## What is being asked
Arrange every line of the rows below as a numbered list, omitting any blank lines. Leave the pictures out of the answer.

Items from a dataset
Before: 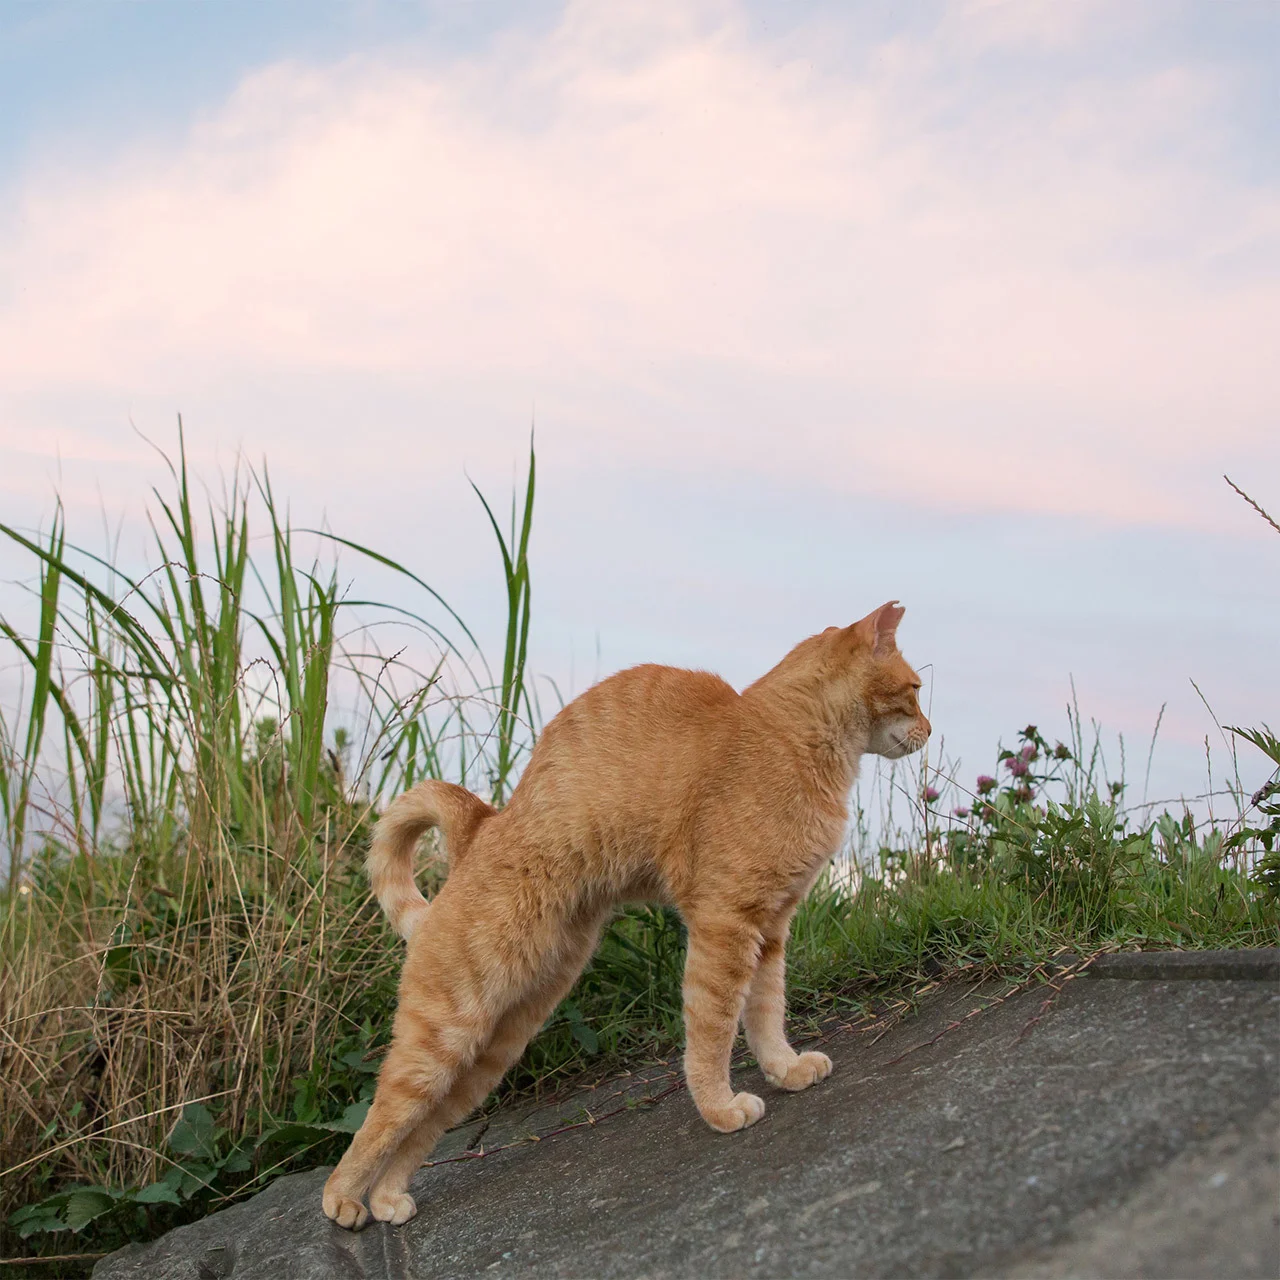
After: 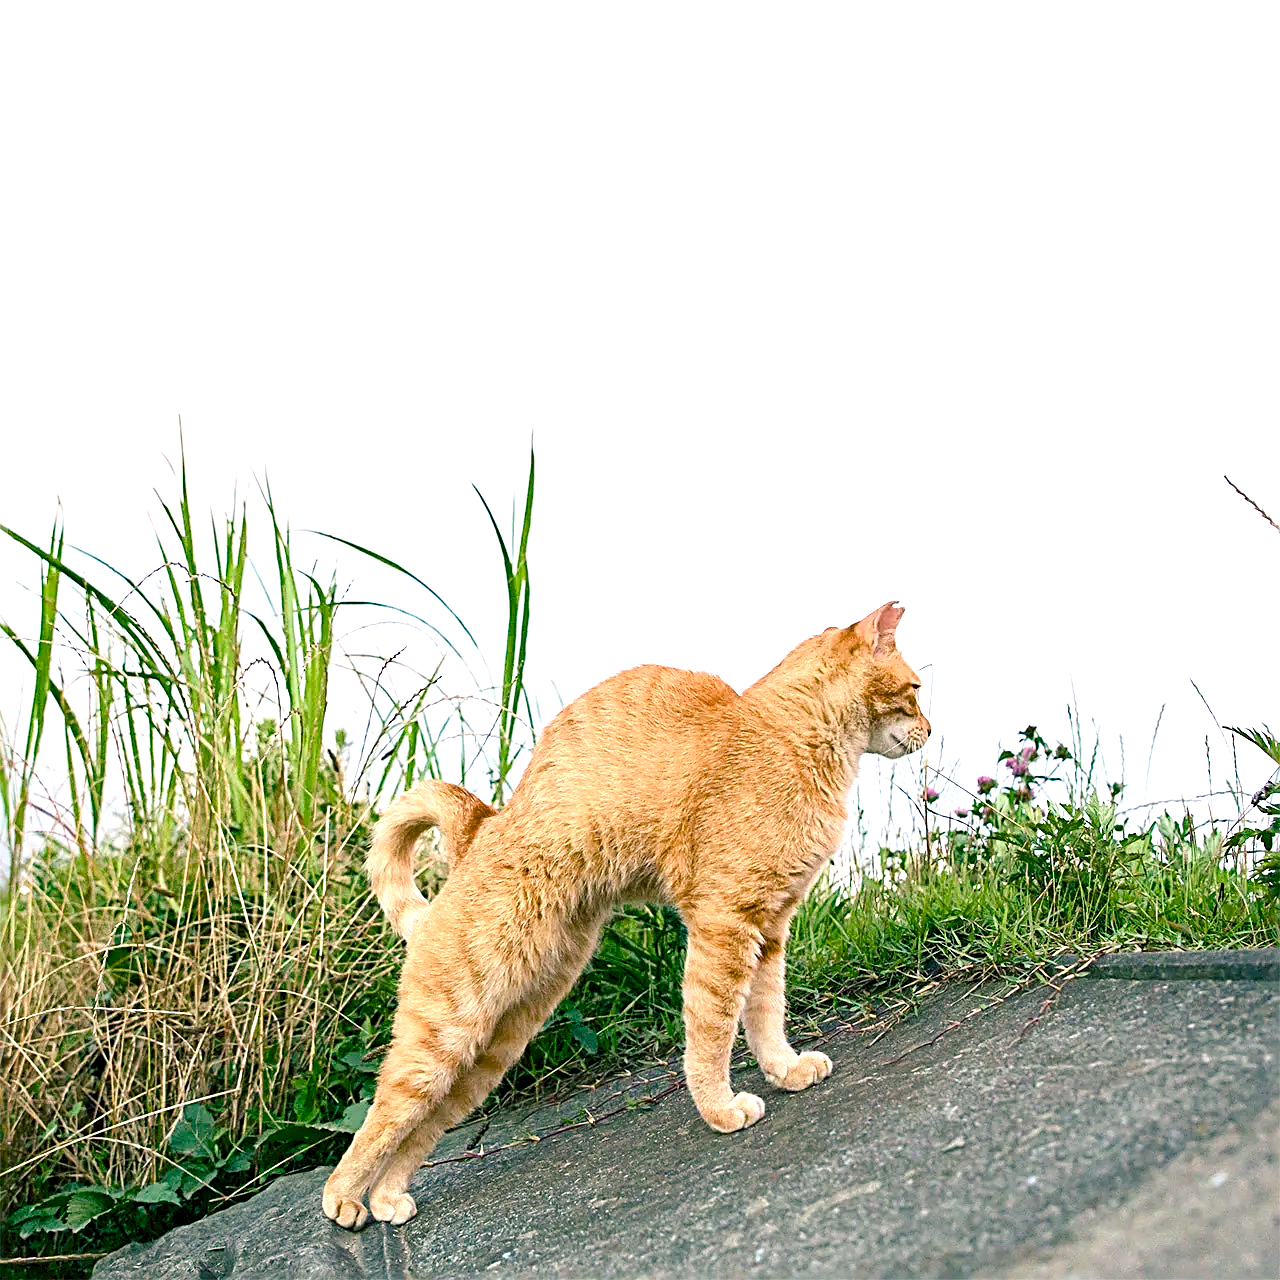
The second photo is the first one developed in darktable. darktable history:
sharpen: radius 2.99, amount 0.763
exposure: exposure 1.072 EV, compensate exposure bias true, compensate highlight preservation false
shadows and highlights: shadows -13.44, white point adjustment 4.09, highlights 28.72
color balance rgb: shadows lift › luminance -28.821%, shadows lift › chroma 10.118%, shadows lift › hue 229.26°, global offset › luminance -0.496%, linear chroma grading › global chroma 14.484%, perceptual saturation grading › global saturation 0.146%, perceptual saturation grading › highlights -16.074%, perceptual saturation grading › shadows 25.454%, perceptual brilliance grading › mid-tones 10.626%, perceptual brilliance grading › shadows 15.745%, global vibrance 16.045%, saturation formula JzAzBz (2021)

## Solved problem
1. Before: 
2. After: 
3. The second photo is the first one developed in darktable. darktable history:
4. sharpen: radius 2.99, amount 0.763
5. exposure: exposure 1.072 EV, compensate exposure bias true, compensate highlight preservation false
6. shadows and highlights: shadows -13.44, white point adjustment 4.09, highlights 28.72
7. color balance rgb: shadows lift › luminance -28.821%, shadows lift › chroma 10.118%, shadows lift › hue 229.26°, global offset › luminance -0.496%, linear chroma grading › global chroma 14.484%, perceptual saturation grading › global saturation 0.146%, perceptual saturation grading › highlights -16.074%, perceptual saturation grading › shadows 25.454%, perceptual brilliance grading › mid-tones 10.626%, perceptual brilliance grading › shadows 15.745%, global vibrance 16.045%, saturation formula JzAzBz (2021)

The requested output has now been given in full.